This colourful image shows a cosmic lighthouse known as the Egg Nebula, which lies around 3000 light-years from Earth. The image, taken with the NASA/ESA Hubble Space Telescope, has captured a brief but dramatic phase in the life of a Sun-like star.
The Egg Nebula is a ‘preplanetary nebula’. These objects occur as a dying star’s hot remains briefly illuminates material it has expelled, lighting up the gas and dust that surrounds it.
These objects will one day develop into planetary nebulas which, despite the name, have nothing at all to do with planets. They gained their rather misleading title because when they were discovered in the 18th century they resembled planets in our Solar System when viewed through a telescope.
Although the dying star is hidden behind the thick dust lane that streaks down the centre of this image, it is revealed by the four lighthouse-like beams clearly visible through the veil of dust that lies beyond the central lane.

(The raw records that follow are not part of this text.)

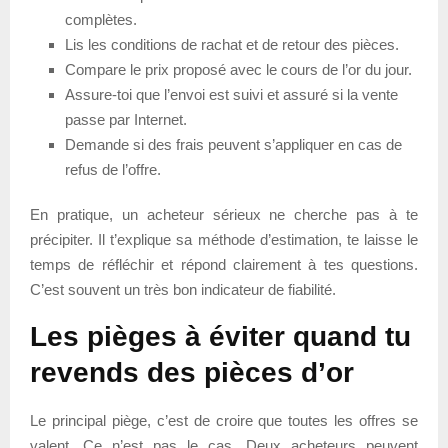
complètes.
Lis les conditions de rachat et de retour des pièces.
Compare le prix proposé avec le cours de l’or du jour.
Assure-toi que l’envoi est suivi et assuré si la vente
passe par Internet.
Demande si des frais peuvent s’appliquer en cas de
refus de l’offre.
En pratique, un acheteur sérieux ne cherche pas à te
précipiter. Il t’explique sa méthode d’estimation, te laisse le
temps de réfléchir et répond clairement à tes questions.
C’est souvent un très bon indicateur de fiabilité.
Les pièges à éviter quand tu
revends des pièces d’or
Le principal piège, c’est de croire que toutes les offres se
valent. Ce n’est pas le cas. Deux acheteurs peuvent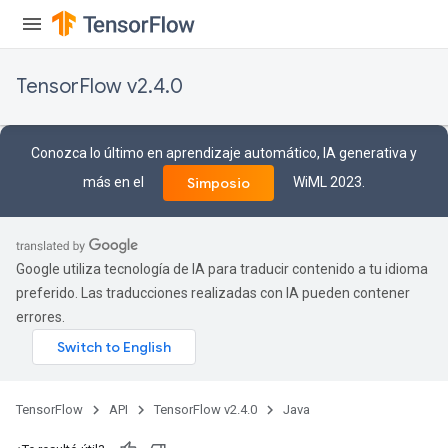
TensorFlow v2.4.0
Conozca lo último en aprendizaje automático, IA generativa y
más en el
WiML 2023.
Simposio
ize
Google utiliza tecnología de IA para traducir contenido a tu idioma
preferido. Las traducciones realizadas con IA pueden contener
Requantize
errores.
ize
AndReluAndRequantize
u
uAndRequantize
TensorFlow
API
TensorFlow v2.4.0
Java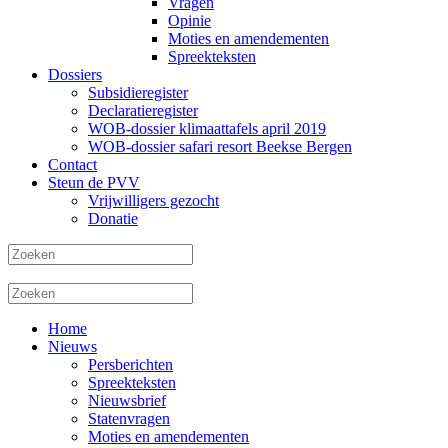
Vragen
Opinie
Moties en amendementen
Spreekteksten
Dossiers
Subsidieregister
Declaratieregister
WOB-dossier klimaattafels april 2019
WOB-dossier safari resort Beekse Bergen
Contact
Steun de PVV
Vrijwilligers gezocht
Donatie
Home
Nieuws
Persberichten
Spreekteksten
Nieuwsbrief
Statenvragen
Moties en amendementen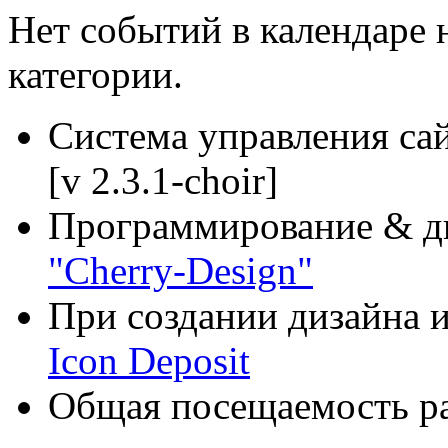
Нет событий в календаре 
категории.
Система управления са
[v 2.3.1-choir]
Программирование & д
"Cherry-Design"
При создании дизайна и
Icon Deposit
Общая посещаемость ра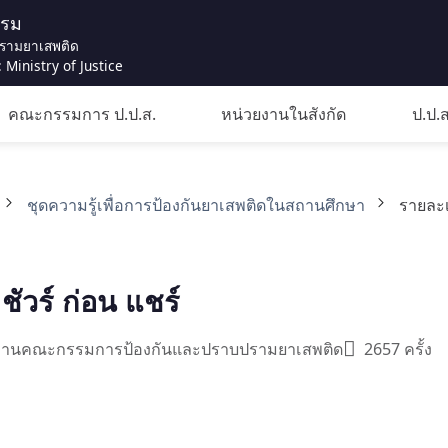
รรม
รามยาเสพติด
 Ministry of Justice
คณะกรรมการ ป.ป.ส.
หน่วยงานในสังกัด
ป.ป.ส
ชุดความรู้เพื่อการป้องกันยาเสพติดในสถานศึกษา
รายละเ
 ชัวร์ ก่อน แชร์
ักงานคณะกรรมการป้องกันและปราบปรามยาเสพติด
2657 ครั้ง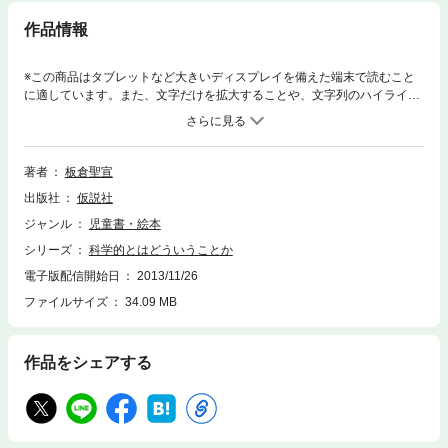
作品情報
※この商品はタブレットなど大きいディスプレイを備えた端末で読むこと
に適しています。また、文字だけを拡大することや、文字列のハイライ
ト、検索、辞書の参照、引用などの機能が使用できません。手軽にたしか
められるような実験を通して，科学的に考え行動するとはどういうことか
を体験的に実感できるロングセラー。 「どうなるんだろう？」と，誰で
もつい引き込まれてしまうような問題がいっぱい。目次＝第１部 予想をた
著者
板倉聖宣
のしみ，やってみる話卵を立ててみませんか砂糖水でも卵は浮くか水の沸
出版社
仮説社
騰点は97度?!タンポポのたねをまいてみませんか鉄１キロとわた１キロで
はどちらが重い？月はお盆のようなものか，まりのようなものか虫めがね
ジャンル
児童書・絵本
で月の光を集めるシロウトと専門家のあいだ第２部 うそとほんと，ほんと
シリーズ
科学的とはどういうことか
とうその話スプーン曲げ事件の反省意図的なインチキとは限らないコック
リさんはなぜ動くだまされない方法はあるかうそから大発見も生まれる宇
電子版配信開始日
2013/11/26
宙はタカミムスビの神がつくった?!「超能力で当たった」という話
ファイルサイズ
34.09 MB
作品をシェアする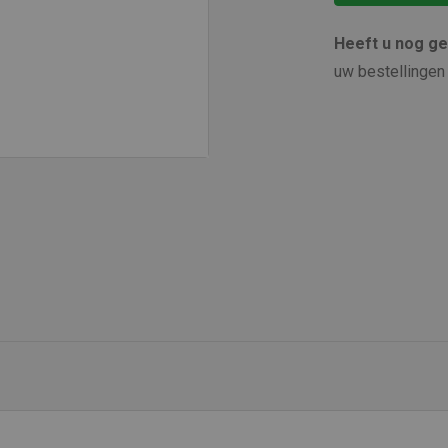
Heeft u nog g
uw bestellingen 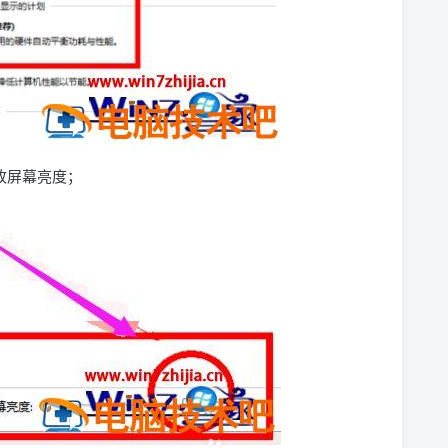
改屏幕亮度；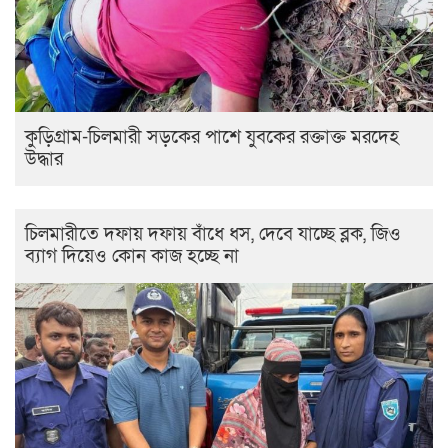
কুড়িগ্রাম-চিলমারী সড়কের পাশে যুবকের রক্তাক্ত মরদেহ
উদ্ধার
চিলমারীতে দফায় দফায় বাঁধে ধস, দেবে যাচ্ছে ব্লক, জিও
ব্যাগ দিয়েও কোন কাজ হচ্ছে না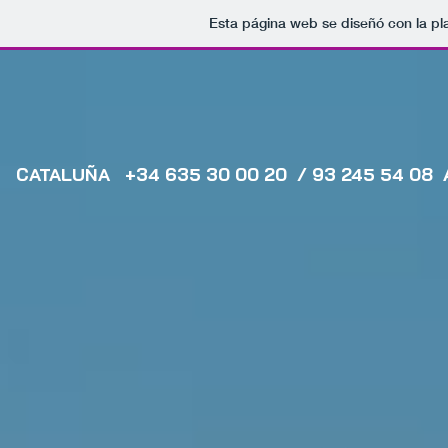
Esta página web se diseñó con la p
CATALUÑA +34 635 30 00 20 / 93 245 54 08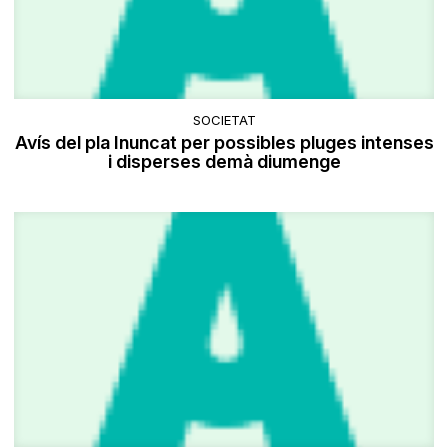
SOCIETAT
Avís del pla Inuncat per possibles pluges intenses
i disperses demà diumenge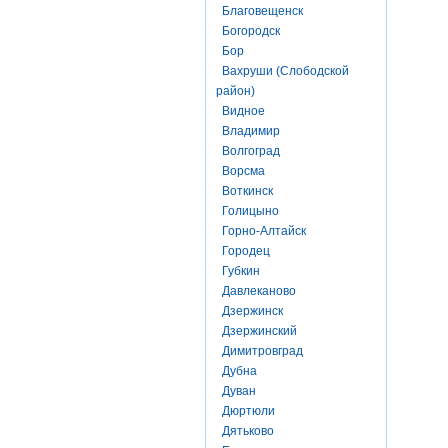
Благовещенск
Богородск
Бор
Вахруши (Слободской
район)
Видное
Владимир
Волгоград
Ворсма
Воткинск
Голицыно
Горно-Алтайск
Городец
Губкин
Давлеканово
Дзержинск
Дзержинский
Димитровград
Дубна
Дуван
Дюртюли
Дятьково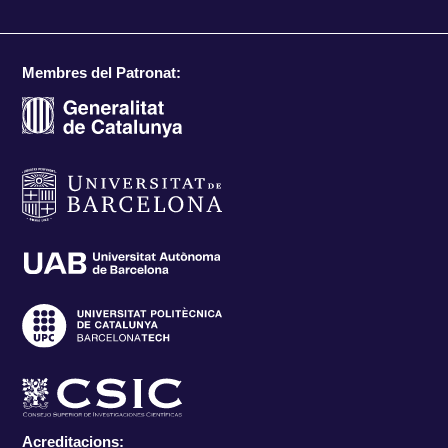
Membres del Patronat:
Acreditacions: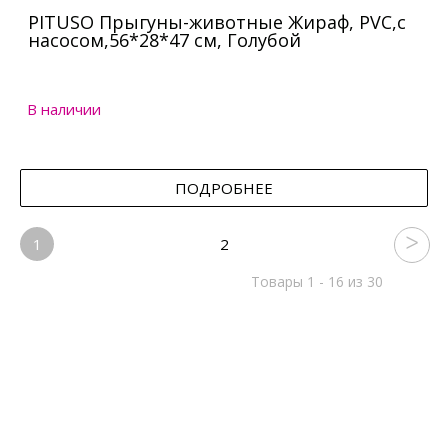
PITUSO Прыгуны-животные Жираф, PVC,с
насосом,56*28*47 см, Голубой
В наличии
ПОДРОБНЕЕ
1
2
Товары 1 - 16 из 30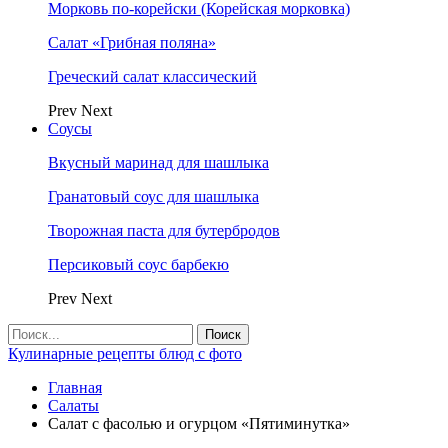
Морковь по-корейски (Корейская морковка)
Салат «Грибная поляна»
Греческий салат классический
Prev
Next
Соусы
Вкусный маринад для шашлыка
Гранатовый соус для шашлыка
Творожная паста для бутербродов
Персиковый соус барбекю
Prev
Next
Кулинарные рецепты блюд с фото
Главная
Салаты
Салат с фасолью и огурцом «Пятиминутка»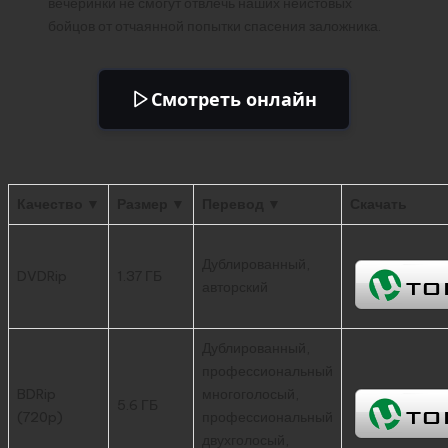
вечеринки не смогут отвлечь наших неистовых
бойцов от отчаянной попытки спасения заложника.
Смотреть онлайн
Качество ▼
Размер ▼
Перевод ▼
Скачать
Дублированный,
DVDRip
1.37 ГБ
авторский
Дублированный,
профессиональный
BDRip
многоголосый,
5.6 ГБ
(720p)
профессиональный
двухголосый,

The light beams were able to penetrate the central dust lane due to paths carved out of the thick cloud by powerful jets of material expelled from the star, although the cause of these jets is not yet known.
The concentric rings seen in the less dense cloud surrounding the star are due to the star ejecting material at regular intervals – typically every hundred years – during a phase of the star’s evolution just prior to this preplanetary nebula phase. These dusty shells are not usually visible in these nebulas, but when they are it provides astronomers with a rare opportunity to study their formation and evolution.
The fleeting nature of this phase in a star’s life – which occupies only a few thousand of the star’s few billion years of existence – and the fact that they are fairly faint make it rare to capture them in action. In fact, the Egg Nebula, the first of its kind to be identified, was discovered only 40 years ago.
This image was taken with Hubble’s Advanced Camera for Surveys. Artificial colours are used to represent how the light from the star reflects off the dust – this can tell scientists about the physical properties of the dust.
The image combines observations with three different polarising filters, each showing light vibrating at a specific orientation. The three filters have been coloured red, blue and green, and all three observations were made at a wavelength of 0.606 microns. The image spans 1.2 light-years. North is to the right and east is up.
This image was previously published on the NASA Hubble Heritage website.